07-14-2011 08:19 AM
I've got a Maxtor BlackArmor 2.5" 320GB drive that a user knocked off his desk. Now the mini USB port on the back of the drive is missing the plastic piece that protects/guides the copper contacts and it can't connect using USB. I took the drive out of the case and connected a SATA to USB adapter but Windows XP can't read the drive. XP see's it as a USB mass storage device and when you go into Drive Manager it wants to initialize and convert the drive. I don't want to do that because the drive has important and sensitive data on it. I am waiting for the user to bring over his laptop so we can test it on the original computer.

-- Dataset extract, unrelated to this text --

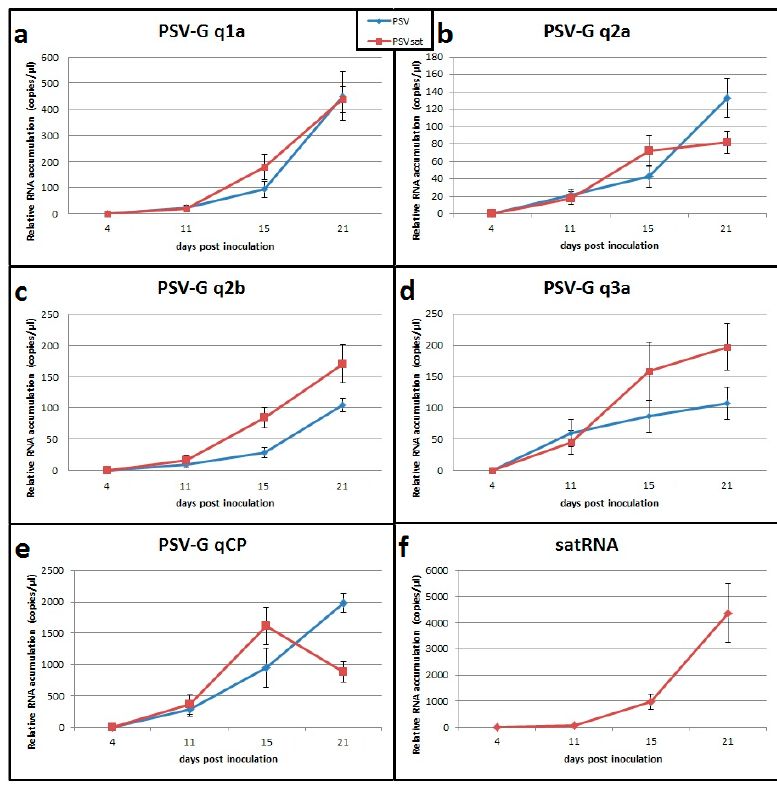
Figure 2. Time course analysis of PSV-G RNAs and satellite RNA (satRNA) accumulation levels in N. benthamiana plants. The plants were infected with PSV-G (blue) or co-infected with PSV-G + satRNA (red). ( a ) RNA encoding 1a protein; ( b ) 2a protein; ( c ) 2b protein (RNA silencing suppressor); ( d ) 3a protein (movement protein); ( e ) coat protein (CP); and ( f ) satRNA.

My question is, does the BA drive require the original Maxtor circuit board interface that came out of the BA drive case to encrypt/decrypt the drive, or should the method I'm currently using still work? I believe the BA drive uses software for encryption (similar to encrypted USB flash drives), but I don't have any experience with these BA drives.
Thanks!
07-15-2011 08:02 AM
Nevermind, I was able to answer my own question. Yes, the circuitboard included with the BlackArmor drive is required in order to access the drive. Apparently there is a chip (flash memory?) that is required to access the unencrypted partition so you can run the BA software to access the secure partition or drive. Now I just need to come up with a way to hard wire the USB connection that's broken to access the information long enough to remove it from the drive.
10-23-2011 06:22 AM
Came across your post and I have the exact same problem. Did you ever get it sorted out?